Dieter Neumann: Wir wollen den französischen Kollegen erst einmal Zeit geben, tief Luft zu holen. Seit der Festnahme von Carlos sind erst zwei Tage verstrichen. Herr Brugiere war in Urlaub, ich habe mit ihm noch nicht gesprochen.

Bei dem Anschlag auf das „Maison de France“ in Berlin geht es um einen Toten und 22 Verletzte, bei den Anschlägen in Frankreich um 15 Tote und 250 Verletzte. Wegen eines Falls ist Carlos bereits in Abwesenheit zu lebenslanger Haft verurteilt worden. Bis Sie Carlos in Berlin den Prozeß machen können, werden Sie sich demnach wohl noch eine Weile gedulden müssen.

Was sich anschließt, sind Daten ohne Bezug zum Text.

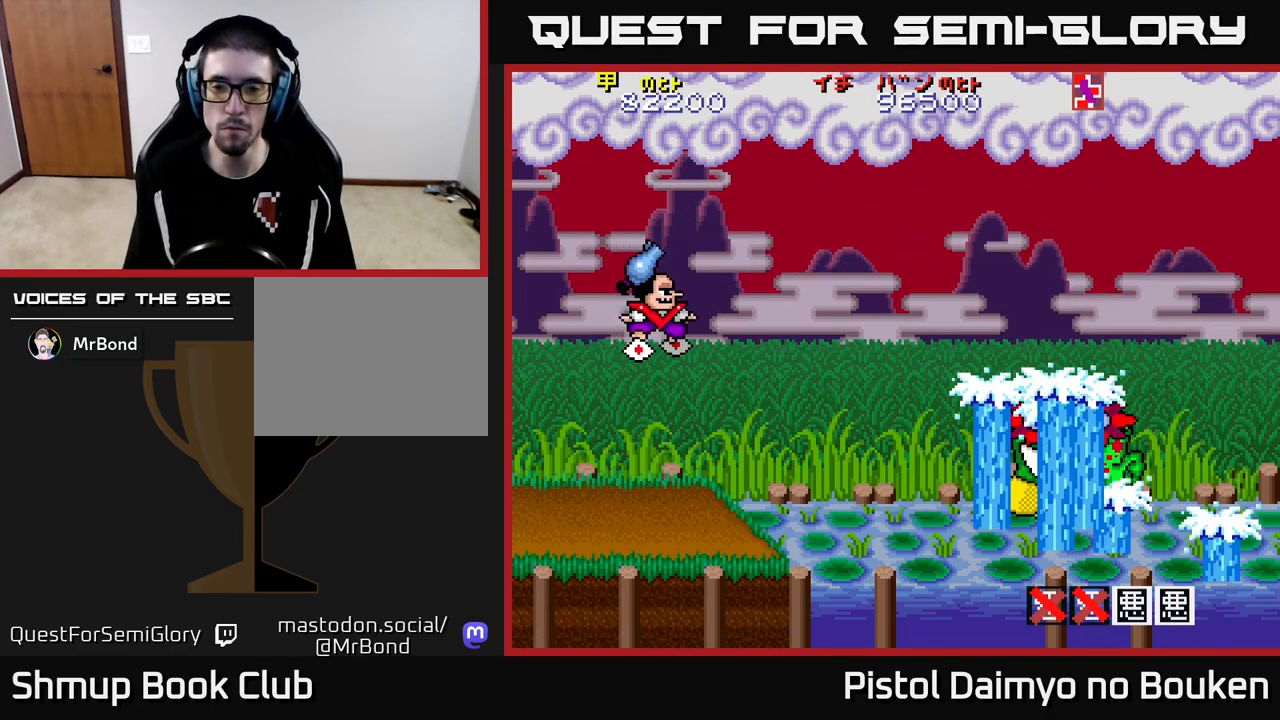
{"buttons": ["A", "DPAD_DOWN", "DPAD_LEFT"], "left_stick": "center", "events": [[33, "DPAD_UP", "up"], [133, "DPAD_LEFT", "down"], [183, "DPAD_DOWN", "down"]]}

Die 15 Toten und 250 Verletzten sind eine Statistik der Medien. Carlos wird sehr viel angelastet. Was davon beweisbar ist, wird die Zukunft zeigen.

Ich weiß nicht, was die Franzosen im einzelnen vorhaben. Ich habe auch nur den Medien entnommen, daß sie beabsichtigen, ihm noch einen Prozeß zu machen. Aber wie dem auch sei: Die Franzosen sind natürlich zuerst dran. Sie haben ihn in ihrem Gewahrsam. Wenn er in Frankreich rechtskräftig verurteilt ist und sich in Strafhaft befindet, wäre der Zeitpunkt gekommen, wo wir den Wunsch haben, daß man ihn uns „ausleiht“.

Carlos' Vorführung vor den Untersuchungsrichter in Paris fand auf Geheimwegen unter strengsten Sicherheitsvorkehrungen statt. Da kommen auf das Kriminalgericht Moabit ja schlimme Zeiten zu. Schon beim jetzigen Mykonos- Verfahren gleicht das Gebäude einer Festung.

Der Prozeß in Berlin wird sicherlich schwer werden, was die Sicherheitsvorkehrungen angeht, und man kann darüber diskutieren, ob man sich so etwas antun soll. Ich meine: ja. Man kann nicht die Flinte ins Korn werfen, weil man meint, es könnte gefährlich werden. Ich habe keinen Zweifel, daß wir in der Lage sind, die entsprechenden Vorsichtsmaßnahmen zu treffen.

Vorausgesetzt, Carlos würde in Berlin verurteilt, wo würde er diese Strafe absitzen?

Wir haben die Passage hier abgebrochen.